Organization: Credo Mutwa Foundation

Rutendo Ngara is an African Indigenous Knowledge Systems practitioner and transdisciplinary researcher whose professional interests have spanned from clinical engineering, healthcare technology management, socio-economic development, mathematics, leadership, and fashion design, to the interface between science, culture, cosmology, nature, and paradigms of healing.

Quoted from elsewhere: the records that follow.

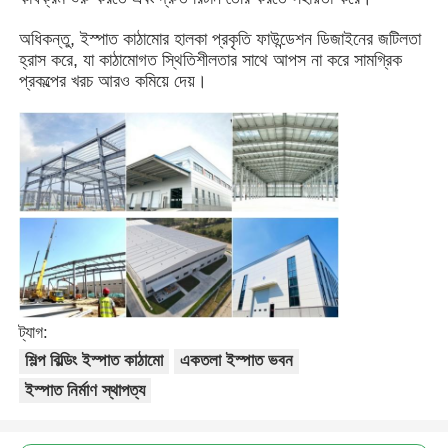
অধিকন্তু, ইস্পাত কাঠামোর হালকা প্রকৃতি ফাউন্ডেশন ডিজাইনের জটিলতা
আমাদের সম্পর্কে
হ্রাস করে, যা কাঠামোগত স্থিতিশীলতার সাথে আপস না করে সামগ্রিক
প্রকল্পের খরচ আরও কমিয়ে দেয়।
কারখানা ভ্রমণ
মান নিয়ন্ত্রণ
আমাদের সাথে যোগাযোগ করুন
খবর
ট্যাগ:
শিল্প বিল্ডিং ইস্পাত কাঠামো
একতলা ইস্পাত ভবন
সব ক্ষেত্রেই
ইস্পাত নির্মাণ স্থাপত্য
উদ্ধৃতির জন্য আবেদন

Ngara is a co-founder of Ancient Wisdom Africa and the Ancient Wisdom Foundation, and coordinator of the Earthrise Collective, an international coalition weaving together ancient wisdom with activism and building alternative world systems. She serves on a number of boards and advisory committees, including the Credo Mutwa Foundation (chairperson), the Institute of Natural Law, Earth Elders, the ASSEGAIA Alliance, the Indigenous Knowledge Systems for Heritage Animals Council, the South African Wushu Federation, the People’s World Commission on Drought and Flood (commissioner), and Ancestral Heart.

Ngara consults in transdisciplinary research and has worked in website management, research and development in the clinical engineering and healthcare technology management arenas, and has taught mathematics, English, African spirituality, and science. She has served in research and research coordinator roles at the University of Cape Town and UNISA.

She holds a B.S. in electrical engineering and an M.S. in medicine in biomedical engineering, and also holds a number of certificates including English language teaching and a fashion design diploma. She is pursuing a transdisciplinary doctorate.

 

Kogi Mamo Luis Nuevita Jandingua

Region: Sierra Nevada de Santa Marta, Colombia

Wisdom Tradition: Kogi Kággaba

Organization: Tyrona Foundation, Le Ciel Foundation

Mamo Luis is a revered Kogi Kággaba mamo, a spiritual leader among the Kogi people. Mama Luis was born in Mukhua kungui Ezuama.

At the age of five he began the formation in darkness in the Ezuama of Sezhangajrha. Each mamo has a unique role, and Mamo Luis is known as the Son of the Sun. Some of his areas of knowledge are the mystical governance of gold, the ancient Kággaba language, and mask work with sacred objects passed down to Kogi Ancestors. When MamoLuis became an adult, he received poporo in the Kabusankhua sacred site.

Mamo Luis became, essentially, an ambassador, traveling worldwide to remind humanity of its responsibility as stewards of the Earth. He works to reactivate the planet’s natural sacred sites, which help maintain balance across all ecosystems. Considered one of the longest-lived mamos who is still alive and active, he has for more than 100 years been part of the institutional creation of the Gonawindúa Tayrona Organization, together with the great enlightened leaders Jacinto Zaragata and Pedro Juan Nuevita, now deceased. The Gonawindúa Tayrona Organization is the representative body of the Kággaba government and the legitimate institution that represents the Kággaba People before the Colombian State and society.

Mamo Luis has appeared in the documentary Aluna, which highlights the Kogi Kággaba people, as well as the 2019 film The Twelve: A Tale of Wisdom and Unity. The latter film follows twelve elders chosen to form a wisdom council and perform a unifying prayer for humanity to live in love and harmony with one another and the natural world.